On the economic front, those who want to assuage our concerns about rising poverty by citing the strong economy need also to explain this:

“Most of that growth in the economy over the last couple of years has gone to higher income people and has taken the form of capital income — interest, rents, dividends.” – Tim Smeeding, economics professor at the Maxwell School of Syracuse University

(And those who continually [and ridiculously] whine about the so-called “liberal media” can no doubt explain to me why the professor’s remark has been mysteriously excised from the NYT story. I had to do some creative googling to find it again. It finally turned up in Connecticut’s The Day. I knew I hadn’t dreamed it! Why was it removed from the NYT article?)


No comments yet

  1. There was a time (I think around two hundred years ago) when some people (from Holland?) decided that Tulip bulbs were the key to wealth and a sound economy until one day someone said “Hmm these are just Tulip bulbs” and based on this observation there was an economic depression.
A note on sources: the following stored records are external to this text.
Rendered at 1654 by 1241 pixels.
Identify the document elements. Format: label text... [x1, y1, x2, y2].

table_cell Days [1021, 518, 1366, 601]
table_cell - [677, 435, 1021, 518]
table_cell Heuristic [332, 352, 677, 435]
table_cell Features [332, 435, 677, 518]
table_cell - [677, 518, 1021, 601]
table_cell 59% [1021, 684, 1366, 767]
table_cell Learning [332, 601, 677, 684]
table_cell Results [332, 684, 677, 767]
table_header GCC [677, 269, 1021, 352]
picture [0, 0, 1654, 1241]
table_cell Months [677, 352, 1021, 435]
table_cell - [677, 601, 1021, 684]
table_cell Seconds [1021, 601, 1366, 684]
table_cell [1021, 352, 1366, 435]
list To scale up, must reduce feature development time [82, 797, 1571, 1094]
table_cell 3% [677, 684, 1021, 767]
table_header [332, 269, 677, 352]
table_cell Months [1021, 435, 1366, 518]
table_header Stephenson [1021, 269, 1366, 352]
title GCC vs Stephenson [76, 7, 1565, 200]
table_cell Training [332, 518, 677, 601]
    I don’t believe that our current system is any more real than the one with the Tulip bulbs.

    As long as the rich people keep a smile on their faces and the press keeps reporting that all is well with our economy then the rest of us will not know that the stupid monkey George W. Bush is jumping up and down on the rickety table that the whole house of cards is built on.

  2. Ok I checked and it was about 370 years ago.
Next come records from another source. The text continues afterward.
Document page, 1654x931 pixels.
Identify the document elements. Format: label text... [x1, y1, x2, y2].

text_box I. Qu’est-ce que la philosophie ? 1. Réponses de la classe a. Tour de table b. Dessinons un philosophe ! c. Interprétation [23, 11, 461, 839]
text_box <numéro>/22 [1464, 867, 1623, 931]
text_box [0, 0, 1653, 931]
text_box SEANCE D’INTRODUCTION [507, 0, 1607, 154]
  3. Well, Sam, you hit the nail on the head. The idea of an economy is based on value, value is based on trust…there was a time when the perceived value of downtown Tokyo was greater than the entire united states, even though it has no resources and produces nothing (there are no factories in downtown Tokyo)…then the trust dissipated.

    There was a time when the currencies of the world were based on gold or silver. Do gold or silver really have any truly intrinsic value other than the obvious physical qualities? No, just their rareity alone. Rareity? Nanotechnology will make these elements non-rare!
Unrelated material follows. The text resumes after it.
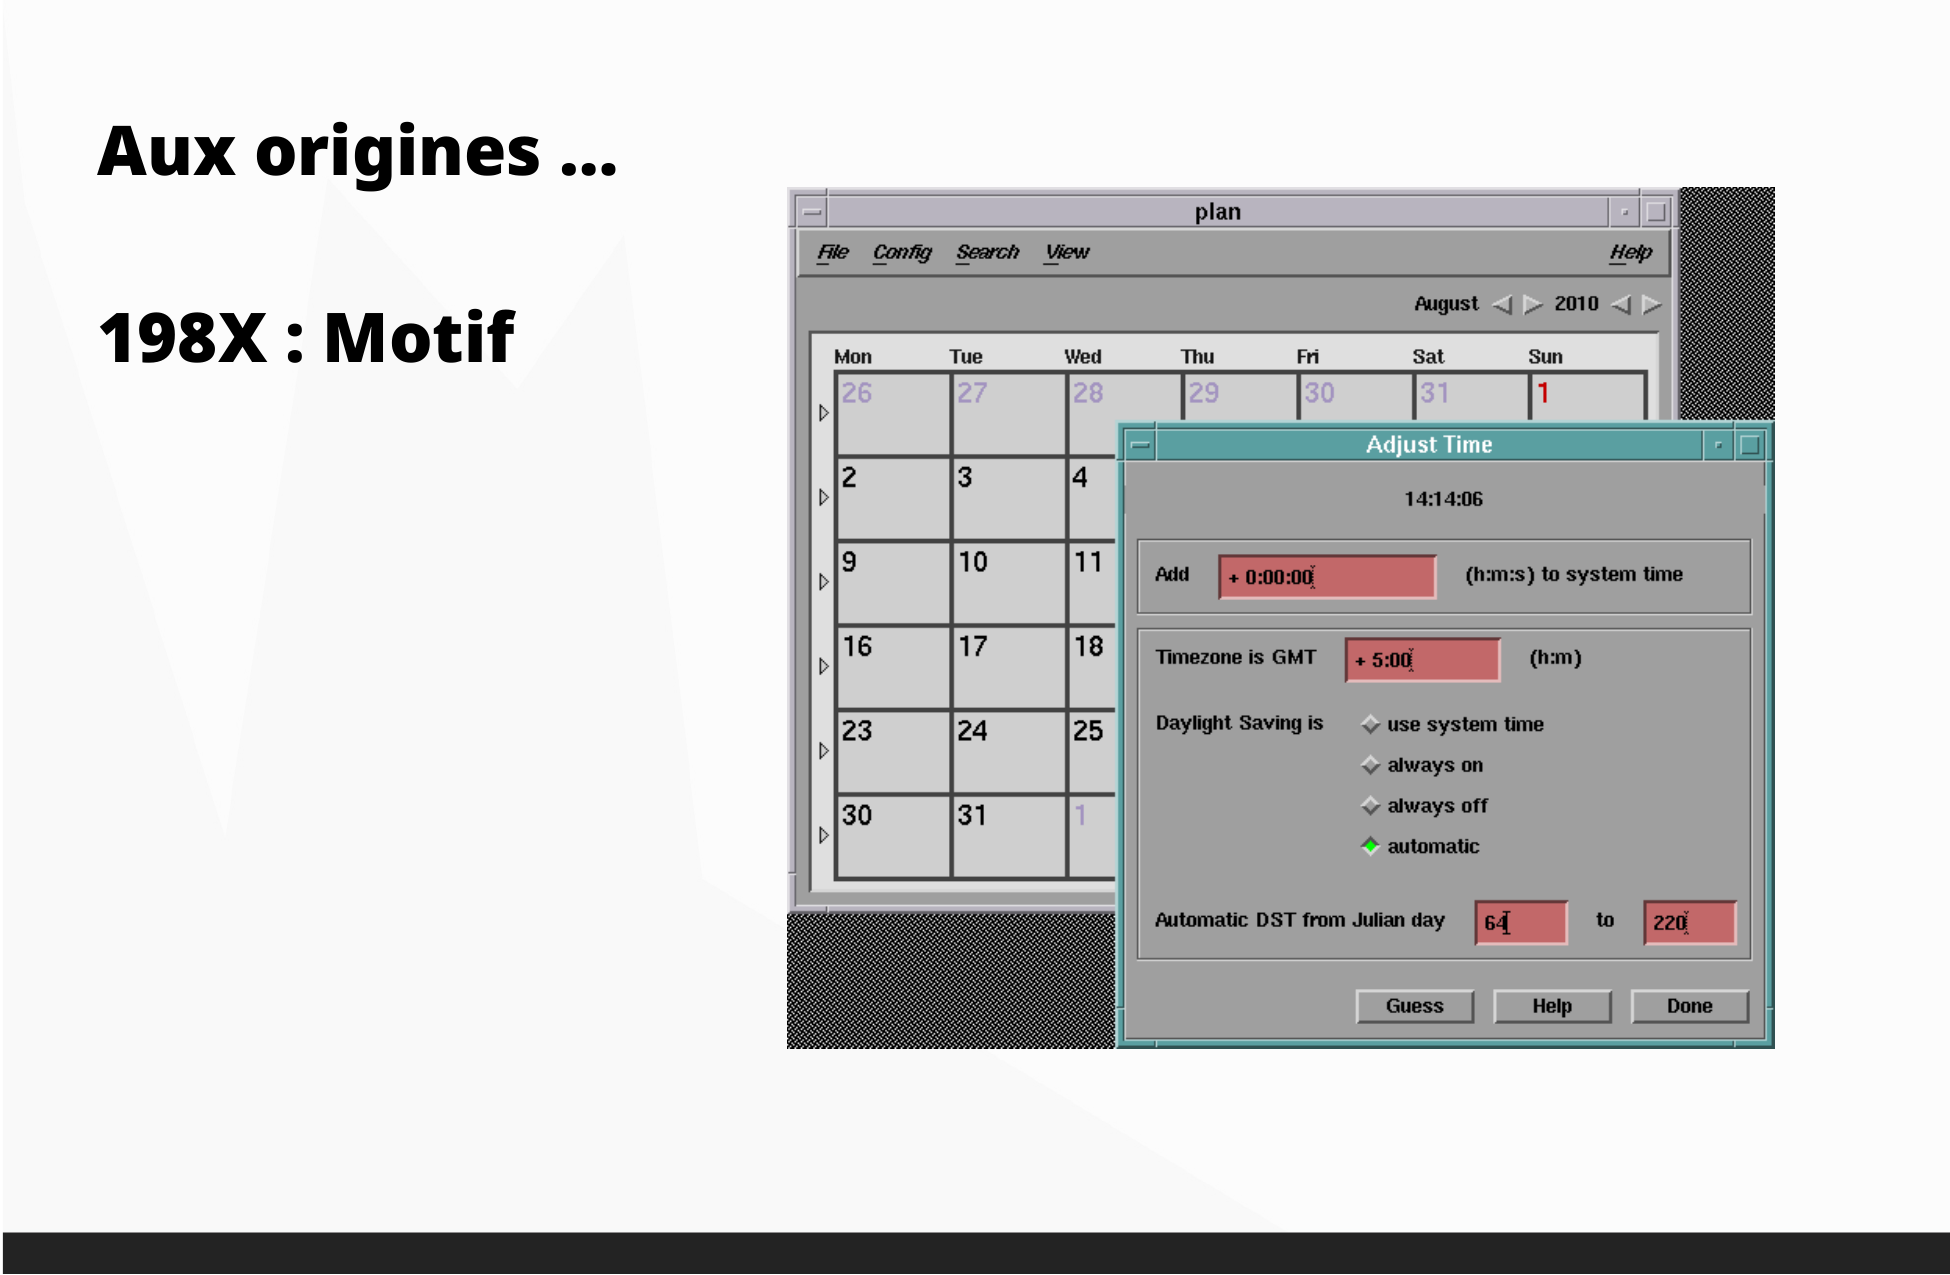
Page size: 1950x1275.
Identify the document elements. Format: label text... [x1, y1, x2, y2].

picture [2, 0, 1950, 1275]
title Aux origines … 198X : Motif [97, 112, 1853, 372]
    Most modern currencies, like the dollar, are backed by the full faith and credit of their countries. Therefore, all economic value is based on trust (or faith).

    I find it ironic the number of alleged agnostic/atheistic people in this world who take this jim jones kool-aid of money solely on faith :/

  4. Smeeding taught me economics at Syracuse. I browsed the NYT site trying to find a reference to him. I can’t believe it was consciously removed.

  5. Yeah, his comment was what made me think “oh I have to blog this later.” I bookmarked the article and then a couple of days later I finally got around to writing about it and it just wasn’t there anymore.

    This happened to me a couple of months ago, too. I saw a story on the front page of USA Today while standing in line at the bagel shop. A particular line in the article caught my attention. I even mentioned it to my wife, who was standing there with me. Later on I found the article online and that sentence wasn’t there. I even found the copy of USA Today in the stacks (I work in a library) and it still wasn’t there! Must have been a different edition than the one at the bagel shop. But totally weird.

  6. Liberal media bias, you betcha!